• [WHAT TO WORK ON] Copy everything from "Tue Feb 28 07:55:23" down to "user to understand." in the bug report below, substituting "self-heal daemon" for "self heal daemon".

[Bugs] [Bug 1427419] Warning messages throwing when EC volume offline brick comes up are difficult to understand for end user.

Tue Feb 28 07:55:23 UTC 2017

https://bugzilla.redhat.com/show_bug.cgi?id=1427419

--- Comment #2 from Ashish Pandey <aspandey at redhat.com> ---
Description of problem:
=======================
When any of the EC volume bricks goes down and comes up when IO was happening,
getting the below warning messages in self heal daemon log (shd log), end user
can't understand problem is with which sub volumes, we are printing the hex
decimal values for subvolumes, enduser has to do lot of maths to know the sub
volumes.

We have to improve these warning messages for end user to understand.

[2016-12-23 04:52:00.658995] W [MSGID: 122053]
[ec-common.c:116:ec_check_status] 0-Disperse1-disperse-0: Operation failed on
some subvolumes (up=3F, mask=3F, remaining=0, good=3E, bad=1)

• [SUPPLIED ENTRIES]
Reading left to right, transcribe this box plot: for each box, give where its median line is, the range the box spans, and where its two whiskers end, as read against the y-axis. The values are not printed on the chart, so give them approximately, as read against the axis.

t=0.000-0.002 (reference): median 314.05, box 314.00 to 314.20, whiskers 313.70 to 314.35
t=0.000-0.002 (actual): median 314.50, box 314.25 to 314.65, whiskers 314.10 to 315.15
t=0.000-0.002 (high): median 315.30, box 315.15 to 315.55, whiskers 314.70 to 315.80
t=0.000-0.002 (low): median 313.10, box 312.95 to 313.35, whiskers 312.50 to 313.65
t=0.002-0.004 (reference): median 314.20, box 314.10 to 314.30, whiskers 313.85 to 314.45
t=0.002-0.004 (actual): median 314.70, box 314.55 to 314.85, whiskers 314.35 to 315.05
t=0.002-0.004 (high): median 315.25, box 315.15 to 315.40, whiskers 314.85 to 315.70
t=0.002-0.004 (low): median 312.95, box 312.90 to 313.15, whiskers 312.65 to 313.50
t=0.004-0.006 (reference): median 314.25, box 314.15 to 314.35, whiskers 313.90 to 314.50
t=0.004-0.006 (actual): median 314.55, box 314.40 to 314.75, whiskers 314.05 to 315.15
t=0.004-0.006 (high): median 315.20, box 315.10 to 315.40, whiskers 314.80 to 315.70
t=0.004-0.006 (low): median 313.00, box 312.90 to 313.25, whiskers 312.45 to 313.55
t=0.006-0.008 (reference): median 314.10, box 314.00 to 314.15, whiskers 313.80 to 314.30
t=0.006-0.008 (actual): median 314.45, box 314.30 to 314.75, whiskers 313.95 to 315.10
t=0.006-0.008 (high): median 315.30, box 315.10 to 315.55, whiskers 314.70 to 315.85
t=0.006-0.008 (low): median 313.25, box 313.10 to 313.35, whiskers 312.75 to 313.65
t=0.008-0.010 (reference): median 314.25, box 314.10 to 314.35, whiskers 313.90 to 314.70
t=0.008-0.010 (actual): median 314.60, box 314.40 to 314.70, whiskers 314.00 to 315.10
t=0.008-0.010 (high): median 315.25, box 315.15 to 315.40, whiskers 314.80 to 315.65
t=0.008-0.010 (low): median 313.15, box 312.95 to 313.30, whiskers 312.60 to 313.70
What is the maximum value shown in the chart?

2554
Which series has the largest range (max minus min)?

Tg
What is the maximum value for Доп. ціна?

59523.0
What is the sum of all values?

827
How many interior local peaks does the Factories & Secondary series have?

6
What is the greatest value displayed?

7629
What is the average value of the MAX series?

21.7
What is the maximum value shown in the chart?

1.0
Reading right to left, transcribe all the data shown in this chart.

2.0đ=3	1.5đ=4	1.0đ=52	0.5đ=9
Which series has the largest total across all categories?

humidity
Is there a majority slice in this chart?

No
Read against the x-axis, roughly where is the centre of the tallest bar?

• [RESULT FOR THIS EXERCISE]
Tue Feb 28 07:55:23 UTC 2017

https://bugzilla.redhat.com/show_bug.cgi?id=1427419

--- Comment #2 from Ashish Pandey <aspandey at redhat.com> ---
Description of problem:
=======================
When any of the EC volume bricks goes down and comes up when IO was happening,
getting the below warning messages in self-heal daemon log (shd log), end user
can't understand problem is with which sub volumes, we are printing the hex
decimal values for subvolumes, enduser has to do lot of maths to know the sub
volumes.

We have to improve these warning messages for end user to understand.